## [SUPPLIED TEXT]
City, Food and Women: A Literary Essay on ‘Ami Kolkatar Rosogolla’ by Srijani Dutta

This essay examines the song “Ami kolkatar Rosogolla” from a postcolonial perspective by displaying the relationship between city and food. Rosogolla is an Indian food which can be primarily found in Kolkata. Indian culture belongs to the broad umbrella term of South Asian culture where rosogolla becomes a prominent food item. This particular food gives kolkata a glorified postcolonial identity of international repute and heritage. Kolkata is a south asian city that is known for rosogolla and liveliness. Apart from it, kolkata is also noticeable for its ugly, dark side of lawlessness and criminality. This is a song of a thief who happens to be a woman and she draws an analogy between herself and food. Therefore, this song reads how kolkata makes a symphony among food, place, women and gaze.

## [WRITTEN INSTRUCTION]
Rewrite the passage of the essay from "City, Food and" up to and including "women and gaze.", changing "thief" to "pickpocket".

## [SOURCE EXCERPT]
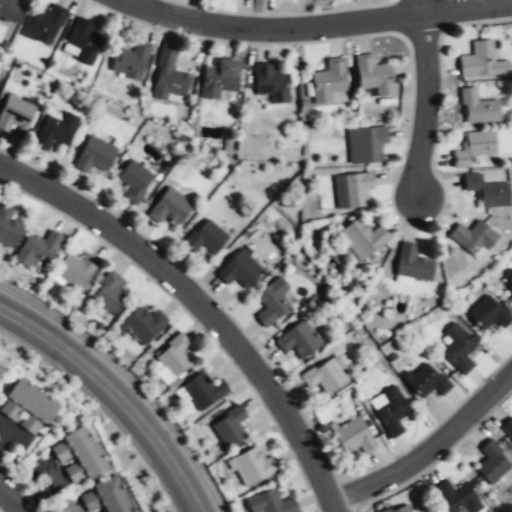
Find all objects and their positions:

## [OUTPUT]
City, Food and Women: A Literary Essay on ‘Ami Kolkatar Rosogolla’ by Srijani Dutta

This essay examines the song “Ami kolkatar Rosogolla” from a postcolonial perspective by displaying the relationship between city and food. Rosogolla is an Indian food which can be primarily found in Kolkata. Indian culture belongs to the broad umbrella term of South Asian culture where rosogolla becomes a prominent food item. This particular food gives kolkata a glorified postcolonial identity of international repute and heritage. Kolkata is a south asian city that is known for rosogolla and liveliness. Apart from it, kolkata is also noticeable for its ugly, dark side of lawlessness and criminality. This is a song of a pickpocket who happens to be a woman and she draws an analogy between herself and food. Therefore, this song reads how kolkata makes a symphony among food, place, women and gaze.